__Document section__
______________________________

Saitama – With the pressure suddenly on, the United States women’s soccer team did what most expected it to do ahead of the Tokyo Games — win.
The reigning world champion shook off Wednesday’s 3-0 loss to Sweden with a 6-1 thrashing of New Zealand on Saturday at Saitama Stadium, leaving the side with plenty of breathing room ahead of Tuesday’s Group G finale against Australia.
“(The Sweden game) wasn’t our best performance obviously, and we came into Game 2 knowing that we don’t go from being a really great team from two days ago to not being a great team anymore,” U.S. defender Crystal Dunn said. “So I think we came in a little bit more relaxed, and trusting each other, knowing that we’re here and we can get the job done.”
Just three days after a blowout loss in which his team looked sluggish and never seemed to find its tempo, U.S. head coach Vlatko Andonovski arrived at Saitama Stadium looking to make a point, rotating half of his lineup from the Sweden game and giving starts to veteran stars Megan Rapinoe and Carli Lloyd.

______________________________

Records from a data collection:

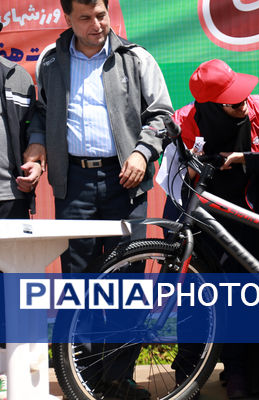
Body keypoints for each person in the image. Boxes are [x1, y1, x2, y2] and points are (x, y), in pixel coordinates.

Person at [24, 0, 173, 398]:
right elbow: (40, 114)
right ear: (68, 19)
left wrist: (143, 152)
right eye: (86, 18)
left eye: (102, 15)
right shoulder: (51, 63)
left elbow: (162, 115)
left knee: (128, 284)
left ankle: (119, 377)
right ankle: (84, 377)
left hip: (126, 182)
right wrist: (37, 150)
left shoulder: (136, 58)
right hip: (73, 182)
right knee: (80, 284)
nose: (97, 25)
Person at [157, 59, 259, 398]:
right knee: (194, 293)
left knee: (248, 291)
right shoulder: (184, 122)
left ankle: (241, 373)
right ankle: (187, 373)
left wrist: (245, 158)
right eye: (232, 99)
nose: (243, 101)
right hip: (201, 213)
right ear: (210, 107)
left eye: (242, 93)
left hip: (251, 213)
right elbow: (172, 177)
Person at [0, 21, 42, 400]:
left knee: (12, 292)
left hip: (10, 197)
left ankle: (8, 374)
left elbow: (34, 132)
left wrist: (36, 162)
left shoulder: (19, 78)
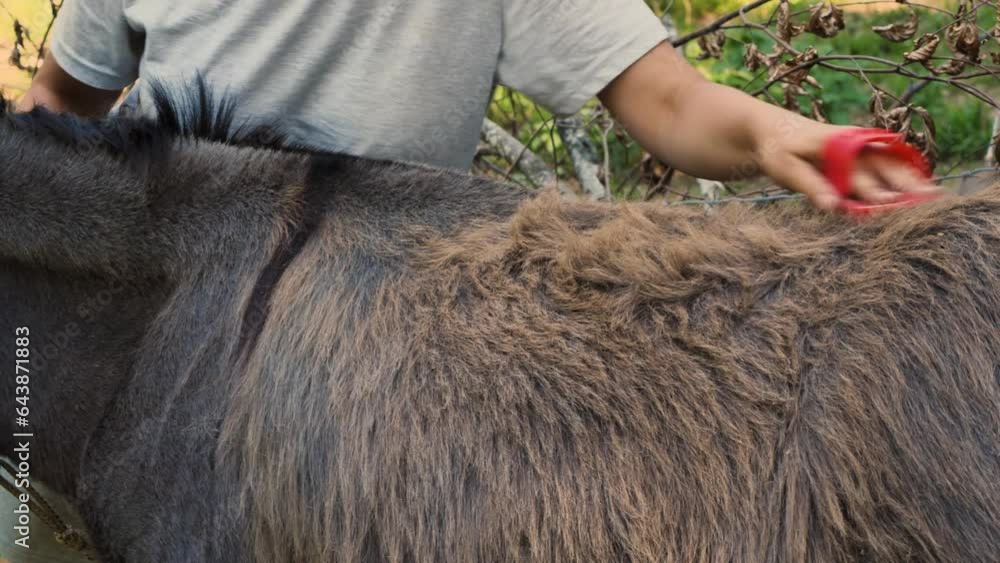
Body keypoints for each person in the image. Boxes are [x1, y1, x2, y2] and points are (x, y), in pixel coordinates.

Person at [2, 1, 939, 561]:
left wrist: (782, 139)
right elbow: (58, 112)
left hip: (377, 338)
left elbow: (667, 98)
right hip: (146, 296)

______________________________

__Questions on the material__
a. According to the soccer report, what was the final score of the United States' match against New Zealand at Saitama Stadium?
b. List every person named in the soccer report.
c. Carry the soccer report forward from its final sentence.

__Answers by item number__
a. The United States won 6-1.

b. Crystal Dunn, Vlatko Andonovski, Megan Rapinoe, Carli Lloyd

c.
“We wanted to be aggressive, we wanted to play with urgency, we wanted to be intense,” Andonovski said. “We came here in this game with the right mentality and the right approach.”
Midfielder Rose Lavelle put the Americans ahead in the ninth minute when she punished New Zealand goalkeeper Anna Leat, making just her fourth senior appearance and first in an international tournament, with a devastating shot from the right side off striker Tobin Heath’s setup.
Despite dominating on the attack and rarely giving the Football Ferns a chance to venture outside their own half, the United States failed to build a bigger lead as four apparent goals were flagged offside — the last requiring video review to determine Lindsey Horan’s head to be slightly past the last defender.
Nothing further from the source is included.